*** Opening DATASET ENTRIES ***

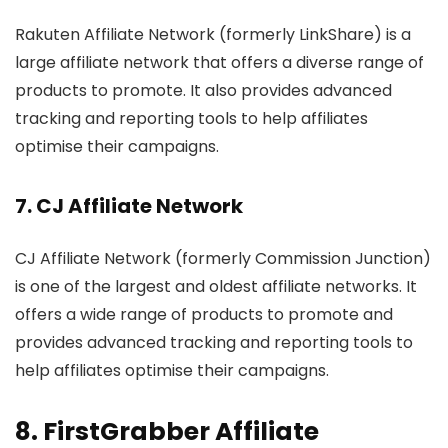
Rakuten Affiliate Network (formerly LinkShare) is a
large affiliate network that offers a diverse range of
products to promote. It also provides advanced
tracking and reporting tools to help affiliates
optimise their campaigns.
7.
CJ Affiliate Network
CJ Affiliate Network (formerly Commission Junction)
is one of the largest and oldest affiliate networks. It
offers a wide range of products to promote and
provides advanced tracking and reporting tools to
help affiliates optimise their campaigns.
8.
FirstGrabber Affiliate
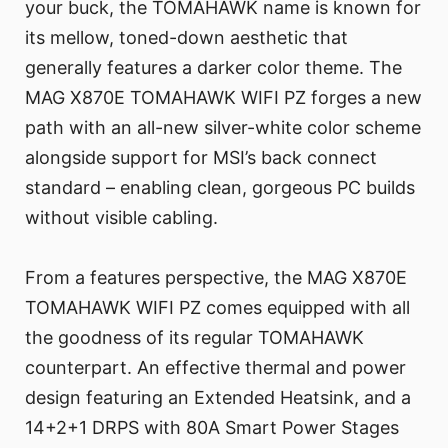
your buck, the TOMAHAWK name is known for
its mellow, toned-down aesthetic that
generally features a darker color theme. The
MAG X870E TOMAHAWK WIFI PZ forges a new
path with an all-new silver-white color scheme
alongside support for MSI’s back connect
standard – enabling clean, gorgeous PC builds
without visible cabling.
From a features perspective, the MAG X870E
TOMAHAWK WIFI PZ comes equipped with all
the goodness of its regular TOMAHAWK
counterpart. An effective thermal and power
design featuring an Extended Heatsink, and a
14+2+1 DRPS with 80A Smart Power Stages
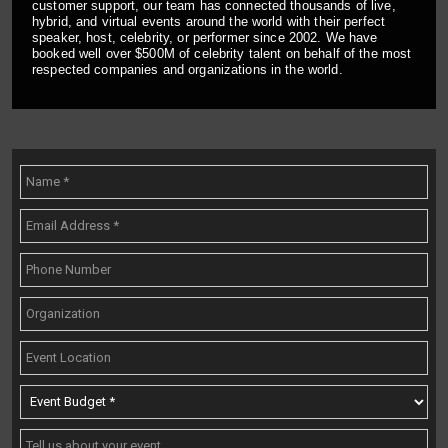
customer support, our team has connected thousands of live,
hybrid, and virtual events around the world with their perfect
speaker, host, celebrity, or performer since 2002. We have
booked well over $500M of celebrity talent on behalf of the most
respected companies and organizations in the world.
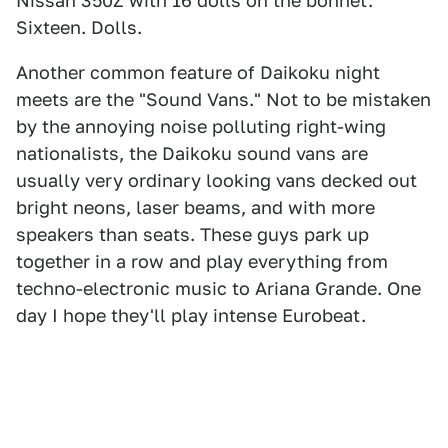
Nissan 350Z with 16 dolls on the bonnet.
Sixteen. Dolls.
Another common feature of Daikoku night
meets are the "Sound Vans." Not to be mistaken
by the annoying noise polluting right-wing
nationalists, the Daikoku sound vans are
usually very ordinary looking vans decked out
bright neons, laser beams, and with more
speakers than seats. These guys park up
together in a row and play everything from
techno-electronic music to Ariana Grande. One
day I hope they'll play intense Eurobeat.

*** Closing DATASET ENTRIES ***
*** Opening DATASET ENTRIES ***

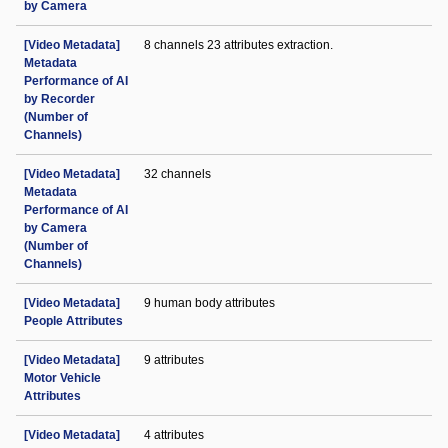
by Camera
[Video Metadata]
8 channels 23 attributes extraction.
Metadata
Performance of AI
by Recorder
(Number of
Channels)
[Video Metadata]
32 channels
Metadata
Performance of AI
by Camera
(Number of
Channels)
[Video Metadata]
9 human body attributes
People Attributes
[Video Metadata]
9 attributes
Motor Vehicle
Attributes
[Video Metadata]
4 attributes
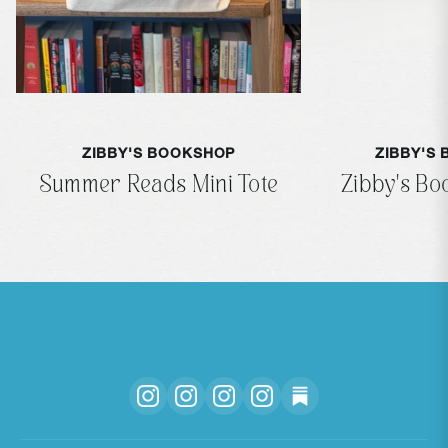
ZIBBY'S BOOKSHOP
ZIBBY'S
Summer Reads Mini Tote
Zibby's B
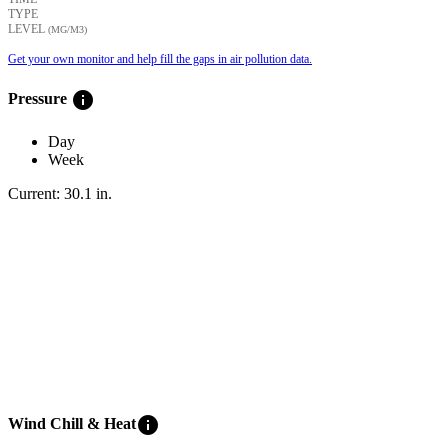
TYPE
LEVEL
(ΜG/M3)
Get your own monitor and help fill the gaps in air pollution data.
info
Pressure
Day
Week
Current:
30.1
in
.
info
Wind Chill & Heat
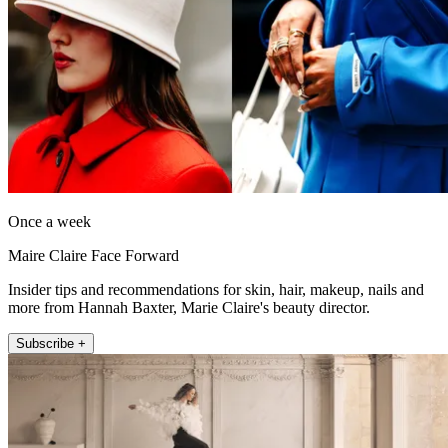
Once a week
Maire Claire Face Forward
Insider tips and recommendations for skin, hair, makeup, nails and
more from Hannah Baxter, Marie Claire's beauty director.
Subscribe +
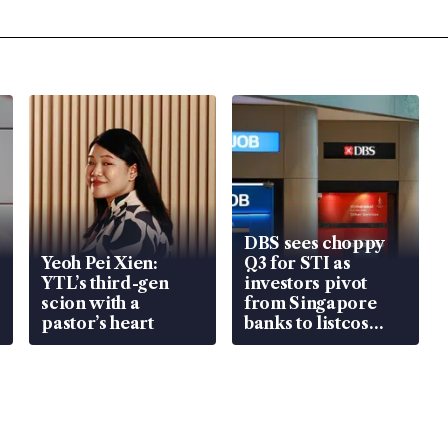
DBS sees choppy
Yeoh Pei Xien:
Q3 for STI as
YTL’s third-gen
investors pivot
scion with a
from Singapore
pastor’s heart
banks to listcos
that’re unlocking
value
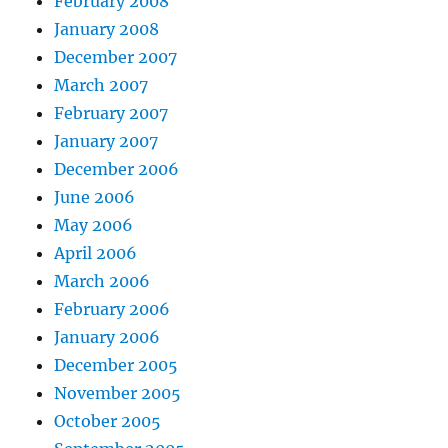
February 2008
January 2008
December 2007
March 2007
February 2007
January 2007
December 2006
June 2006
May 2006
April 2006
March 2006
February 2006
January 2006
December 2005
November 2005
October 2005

*** Closing DATASET ENTRIES ***

# WHAT NEEDS TO BE DONE:
Please find, in the entries above, every line where "more" occurs, and copy it.

# ANSWER BOX:
bright neons, laser beams, and with more
more from Hannah Baxter, Marie Claire's beauty director.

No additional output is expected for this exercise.